Non c’è alcun abuso del diritto quando un lavoratore in permesso ex legge 104/1992 svolge l’attività di assistenza in modo tale da soddisfare in via preminente le esigenze e i bisogni dei congiunti con handicap, pur senza rinunciare del tutto alle proprie esigenze personali e familiari. Lo stabilisce la Corte di Cassazione con l’ordinanza 7306/2023, che conferma quanto già stabilito dalla Corte d’Appello di Genova.
La ratio sottesa alla norma non è di prevedere un’esatta coincidenza di tempi tra la fruizione del permesso e la prestazione di assistenza in concomitanza con l’orario lavorativo, ma di concedere il godimento del permesso in modo funzionale rispetto a necessità, incombenze e onere che connotano l’attività di assistenza.
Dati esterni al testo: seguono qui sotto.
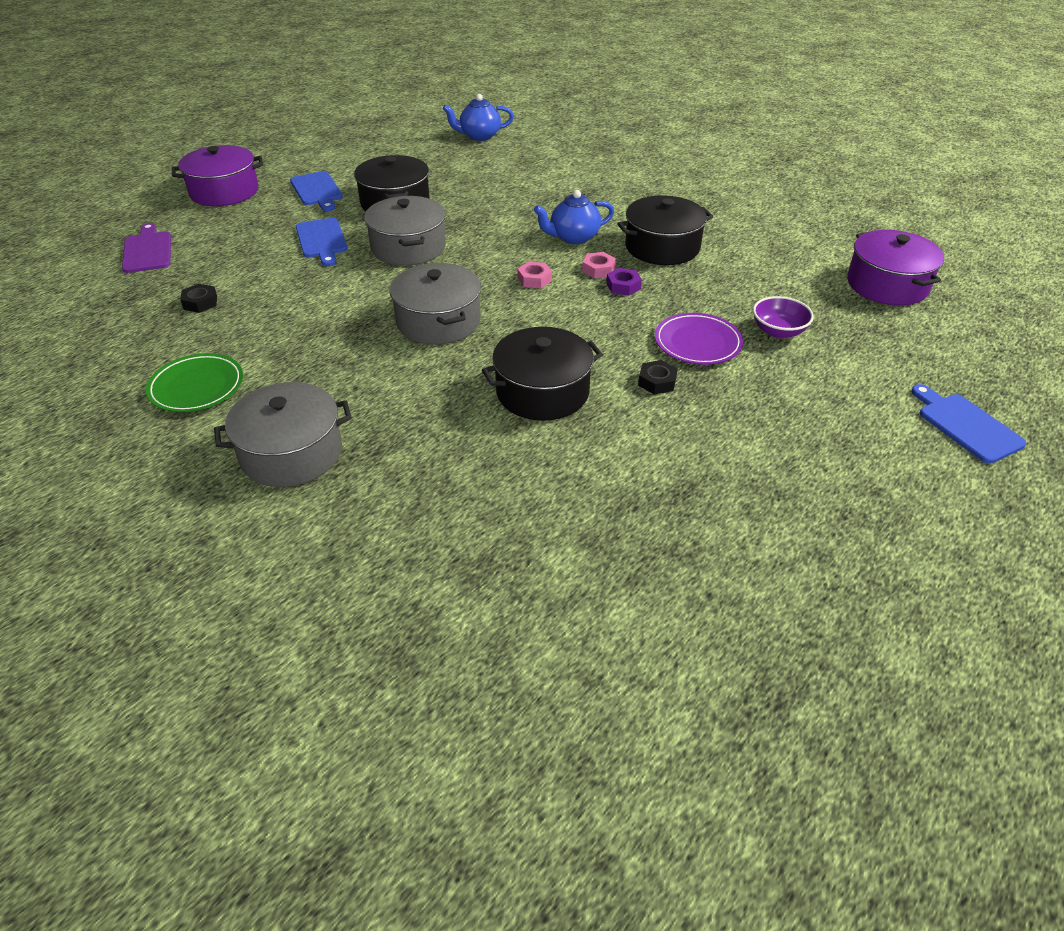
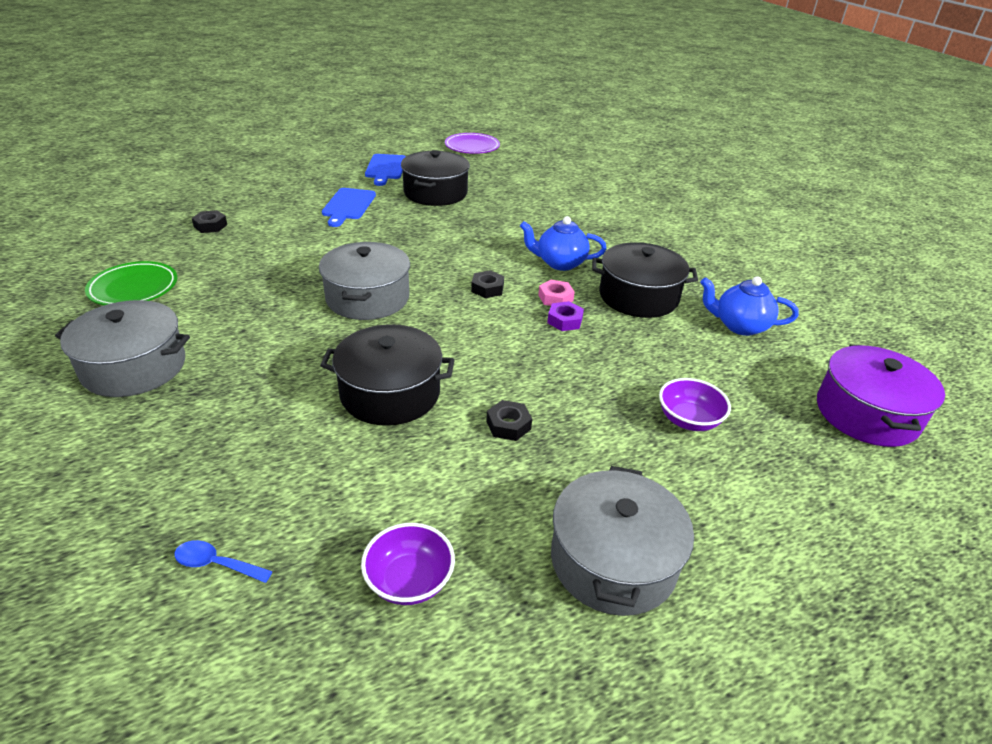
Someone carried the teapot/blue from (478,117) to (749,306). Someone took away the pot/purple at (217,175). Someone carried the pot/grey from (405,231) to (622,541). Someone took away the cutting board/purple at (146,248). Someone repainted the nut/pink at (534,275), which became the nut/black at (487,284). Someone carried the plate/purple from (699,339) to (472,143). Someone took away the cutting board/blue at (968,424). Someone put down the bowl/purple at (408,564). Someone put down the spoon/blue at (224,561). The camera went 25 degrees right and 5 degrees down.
L’elemento essenziale è ovviamente l’esistenza di un diretto e rigoroso nesso causale tra la fruizione del permesso e l’assistenza della persona disabile, da intendere però non in senso tanto rigido da imporre al lavoratore il sacrificio delle proprie esigenze personali o familiari in senso lato, ma piuttosto quale chiara ed inequivoca funzionalizzazione del tempo liberato dall’obbligo della prestazione di lavoro alla preminente soddisfazione dei bisogni della persona assistita.
Spetta peraltro al giudice di merito valutare se la fruizione dei permessi possa dirsi in concreto realizzata in funzione della preminente esigenza di tutela delle persone affette da disabilità grave e pur nella salvaguardia di una residua conciliazione con le altre incombenze personali e familiari che caratterizzano la vita quotidiana di ogni individuo.